[Exercise aim]
Leave out the pictures and retype, exactly, the lines below from the line with "כולה להניב יתרונות רבים. יועצים יכולים" up to and including the line with "Oeuvre originale, signée au verso.", nothing more.

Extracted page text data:
━━━━━━━━
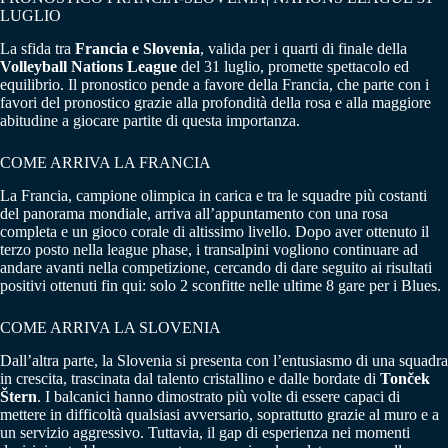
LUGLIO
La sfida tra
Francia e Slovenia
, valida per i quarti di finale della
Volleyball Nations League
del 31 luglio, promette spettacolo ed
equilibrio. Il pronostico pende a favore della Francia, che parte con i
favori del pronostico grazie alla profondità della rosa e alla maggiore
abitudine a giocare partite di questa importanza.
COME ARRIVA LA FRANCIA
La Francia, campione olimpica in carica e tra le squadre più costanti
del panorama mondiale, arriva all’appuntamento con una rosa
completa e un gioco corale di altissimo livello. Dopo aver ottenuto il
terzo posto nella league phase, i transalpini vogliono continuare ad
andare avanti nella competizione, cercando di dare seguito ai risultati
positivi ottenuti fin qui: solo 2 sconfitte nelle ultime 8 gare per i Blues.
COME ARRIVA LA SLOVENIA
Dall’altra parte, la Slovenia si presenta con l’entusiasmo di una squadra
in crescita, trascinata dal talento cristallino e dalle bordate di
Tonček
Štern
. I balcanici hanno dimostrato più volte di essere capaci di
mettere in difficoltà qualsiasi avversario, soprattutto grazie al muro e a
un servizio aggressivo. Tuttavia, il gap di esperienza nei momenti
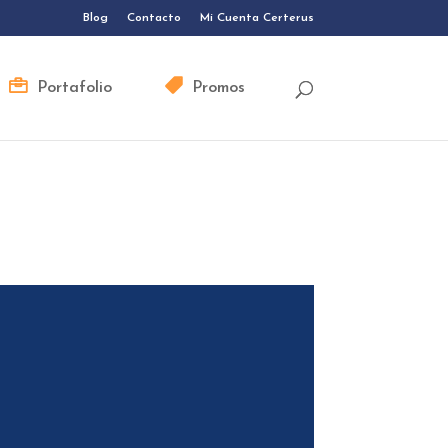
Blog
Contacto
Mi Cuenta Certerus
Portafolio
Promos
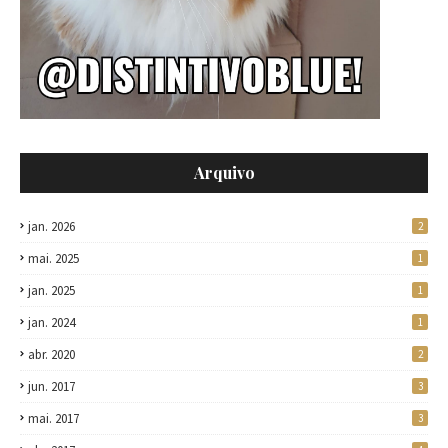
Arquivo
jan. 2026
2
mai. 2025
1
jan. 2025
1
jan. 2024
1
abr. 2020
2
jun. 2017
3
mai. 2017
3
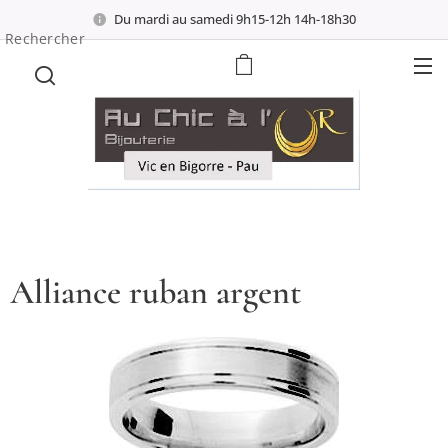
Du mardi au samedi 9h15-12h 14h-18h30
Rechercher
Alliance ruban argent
━━━━━━━━
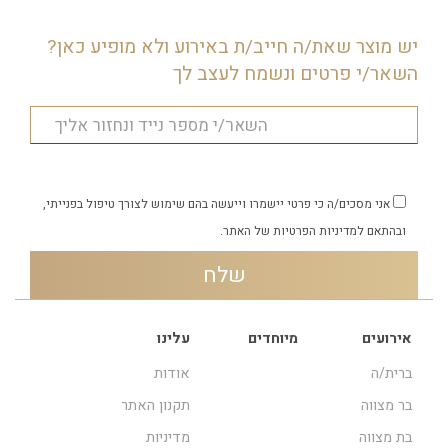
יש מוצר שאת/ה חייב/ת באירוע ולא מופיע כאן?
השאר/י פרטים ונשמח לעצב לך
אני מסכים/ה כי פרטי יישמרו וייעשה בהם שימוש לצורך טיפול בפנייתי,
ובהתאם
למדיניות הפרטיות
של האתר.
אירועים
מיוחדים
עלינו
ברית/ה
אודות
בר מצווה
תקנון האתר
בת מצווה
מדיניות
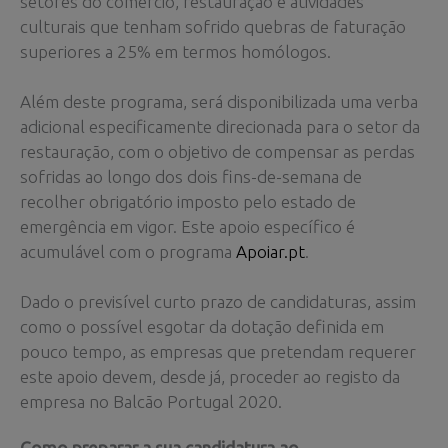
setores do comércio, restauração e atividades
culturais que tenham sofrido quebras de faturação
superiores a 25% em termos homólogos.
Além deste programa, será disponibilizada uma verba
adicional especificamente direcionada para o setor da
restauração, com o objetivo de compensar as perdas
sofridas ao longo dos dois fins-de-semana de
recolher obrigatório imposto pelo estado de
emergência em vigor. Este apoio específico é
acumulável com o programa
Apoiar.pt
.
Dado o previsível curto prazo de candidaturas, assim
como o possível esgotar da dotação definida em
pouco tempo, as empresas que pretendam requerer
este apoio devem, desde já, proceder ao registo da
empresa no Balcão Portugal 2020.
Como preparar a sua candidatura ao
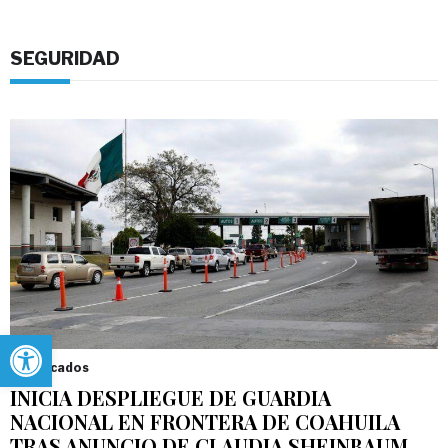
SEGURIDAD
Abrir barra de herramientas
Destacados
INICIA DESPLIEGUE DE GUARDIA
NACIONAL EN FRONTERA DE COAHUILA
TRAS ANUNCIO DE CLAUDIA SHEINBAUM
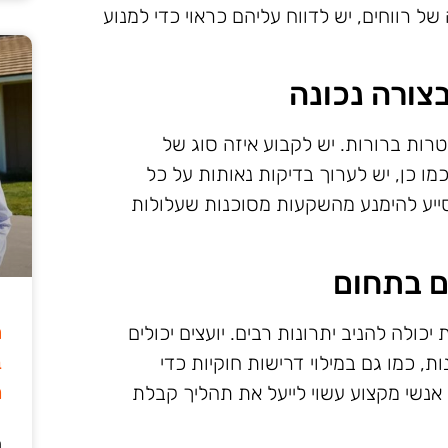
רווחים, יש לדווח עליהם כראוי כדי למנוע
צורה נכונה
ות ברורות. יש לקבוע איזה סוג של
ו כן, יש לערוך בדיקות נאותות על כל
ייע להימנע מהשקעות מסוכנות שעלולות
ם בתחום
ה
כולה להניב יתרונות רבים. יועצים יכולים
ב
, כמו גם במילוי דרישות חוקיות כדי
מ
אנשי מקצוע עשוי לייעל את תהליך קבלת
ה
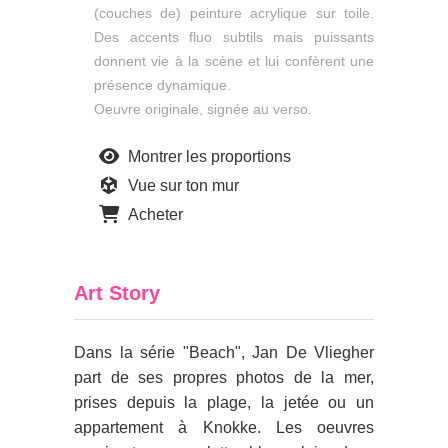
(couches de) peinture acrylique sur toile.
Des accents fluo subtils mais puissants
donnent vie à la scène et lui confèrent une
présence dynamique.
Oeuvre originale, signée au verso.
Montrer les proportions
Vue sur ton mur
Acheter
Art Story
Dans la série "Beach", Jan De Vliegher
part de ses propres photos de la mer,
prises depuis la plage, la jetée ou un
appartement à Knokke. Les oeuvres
━━━━━━━━
[Written reply]
כולה להניב יתרונות רבים. יועצים יכולים
ב
, כמו גם במילוי דרישות חוקיות כדי
מ
אנשי מקצוע עשוי לייעל את תהליך קבלת
ה
(couches de) peinture acrylique sur toile.
Des accents fluo subtils mais puissants
donnent vie à la scène et lui confèrent une
présence dynamique.
Oeuvre originale, signée au verso.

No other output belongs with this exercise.